Saturday, October 29, 2011

Settled




After six weeks on the road I finally feel like we are in the swing of living in the camper van and life feels somewhat normal again. Leaving Boston and heading back to Camden felt like heading home. We have a great routine established, the boys are in the full swing of schooling every day on the go, sometimes I have to tear Isaac away from his math book as he buzzes through page after page. He finished his Life of Fred, Decimals and Percents, As Serious as It Needs to Be" book in two weeks! I am mastering the cooking of food over a campfire and am able to cook a full meal armed with my cast-iron skillet with occasional assists from tin foil. My latest masterpieces are pizza with whole wheat crust, caramelized onions, mushrooms and local pork sausage, followed by homemade maple cinnamon rolls over a campfire. The kids are still talking about the meat fest that included pork chops and pork loin flamed over the  fire with maple and cinnamon. Jason has gracefully dealt with the difficulties of working on the go, though often times cell phone is spotty and wifi difficult to find. He has somehow managed to keep up and his company is supportive and happy. And the tiny chihuahua can jump and manuever to any sleeping spot she desires in the camper van and is constantly amazing us with her super-ninja-chihuahua wall jumping skills as she bounds her way up the  uber-steep, ginormous rocky trails of the Northeast. She is a tiny-super-duper hiker with ninja skills.

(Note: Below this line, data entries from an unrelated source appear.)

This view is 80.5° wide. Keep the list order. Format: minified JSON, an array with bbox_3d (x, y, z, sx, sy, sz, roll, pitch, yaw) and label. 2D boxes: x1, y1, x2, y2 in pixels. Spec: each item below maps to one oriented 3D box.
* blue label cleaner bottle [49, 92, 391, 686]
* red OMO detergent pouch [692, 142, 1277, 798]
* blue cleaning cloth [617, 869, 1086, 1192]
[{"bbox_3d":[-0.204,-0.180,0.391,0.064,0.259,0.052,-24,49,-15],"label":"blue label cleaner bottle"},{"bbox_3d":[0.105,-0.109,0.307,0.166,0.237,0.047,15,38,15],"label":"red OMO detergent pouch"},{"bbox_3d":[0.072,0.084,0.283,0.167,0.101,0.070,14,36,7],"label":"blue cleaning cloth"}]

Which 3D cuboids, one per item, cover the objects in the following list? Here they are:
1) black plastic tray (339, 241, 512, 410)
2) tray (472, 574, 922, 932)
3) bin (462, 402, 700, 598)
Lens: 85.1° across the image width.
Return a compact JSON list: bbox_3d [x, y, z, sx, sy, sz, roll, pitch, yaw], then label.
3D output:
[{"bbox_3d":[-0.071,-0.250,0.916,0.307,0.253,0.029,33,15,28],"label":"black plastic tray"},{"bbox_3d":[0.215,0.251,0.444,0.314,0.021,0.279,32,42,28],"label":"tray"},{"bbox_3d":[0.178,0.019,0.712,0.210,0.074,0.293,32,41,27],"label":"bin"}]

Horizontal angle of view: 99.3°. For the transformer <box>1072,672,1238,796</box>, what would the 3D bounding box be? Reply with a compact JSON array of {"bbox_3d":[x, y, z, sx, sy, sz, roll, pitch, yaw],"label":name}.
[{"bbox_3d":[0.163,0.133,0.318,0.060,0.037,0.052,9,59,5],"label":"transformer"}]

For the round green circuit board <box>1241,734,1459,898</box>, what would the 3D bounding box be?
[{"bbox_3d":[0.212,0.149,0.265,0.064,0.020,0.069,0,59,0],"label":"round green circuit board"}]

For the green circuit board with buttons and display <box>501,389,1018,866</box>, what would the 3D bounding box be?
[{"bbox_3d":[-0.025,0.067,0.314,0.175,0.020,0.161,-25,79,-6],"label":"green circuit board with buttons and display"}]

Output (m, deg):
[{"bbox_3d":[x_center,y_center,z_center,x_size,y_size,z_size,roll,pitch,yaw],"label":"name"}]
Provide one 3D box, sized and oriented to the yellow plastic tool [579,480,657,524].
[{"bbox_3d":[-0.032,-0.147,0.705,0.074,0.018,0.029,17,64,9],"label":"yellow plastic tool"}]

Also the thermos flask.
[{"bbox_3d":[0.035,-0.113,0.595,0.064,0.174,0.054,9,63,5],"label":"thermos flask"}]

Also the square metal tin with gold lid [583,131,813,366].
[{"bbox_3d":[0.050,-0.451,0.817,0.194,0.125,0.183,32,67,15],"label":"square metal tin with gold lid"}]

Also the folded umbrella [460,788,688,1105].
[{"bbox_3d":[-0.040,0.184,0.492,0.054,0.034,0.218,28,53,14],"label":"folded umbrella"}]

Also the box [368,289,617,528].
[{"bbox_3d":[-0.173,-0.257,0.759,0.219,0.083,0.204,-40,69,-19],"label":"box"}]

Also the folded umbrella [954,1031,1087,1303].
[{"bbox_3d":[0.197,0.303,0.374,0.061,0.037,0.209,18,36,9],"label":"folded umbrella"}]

Life is different on the road. Normal daily things are not always so easy, like showering or retrieving something buried deep within a cupboard while bending over a table and fending off one of your wriggling children or walking a 1/8 of a mile in the middle of the night to go to the bathroom. Things you normally do in the privacy of your own home are sometimes on view to people walking by the camper van on the street, like clipping your toenails or putting your pillows back into clean pillow cases while standing in the pull-through for valet parking at a fancy hotel in Cambridge. Conversations in bathrooms at campgrounds are funny when the other person is flossing their teeth and I am washing my face. Jason carried on a conversation with a drippy, shivery, shirtless guy shaving his head one cold morning in a bathroom that only serves glacially cold water from the faucet.

"That looks cold"

"It is man, it is"

When we step out of the camper van in the morning, we are in the woods and hikes are near. When we make the trek to the bathroom in the middle of the night the stars are bright and we can hear the waves rolling and crashing against a rocky shore.  We hear the buoys in the ocean ringing their deep sonorous bells as we fall asleep.  Who doesn't like standing around a campfire snuggling and talking and playing ukelele at night? All in all we have adapted well and everyone is happy.

Click here for Camden fall colors.

1 comment:

  1. It takes a lot of work to be dedicated to the whimsical. Beautiful fall.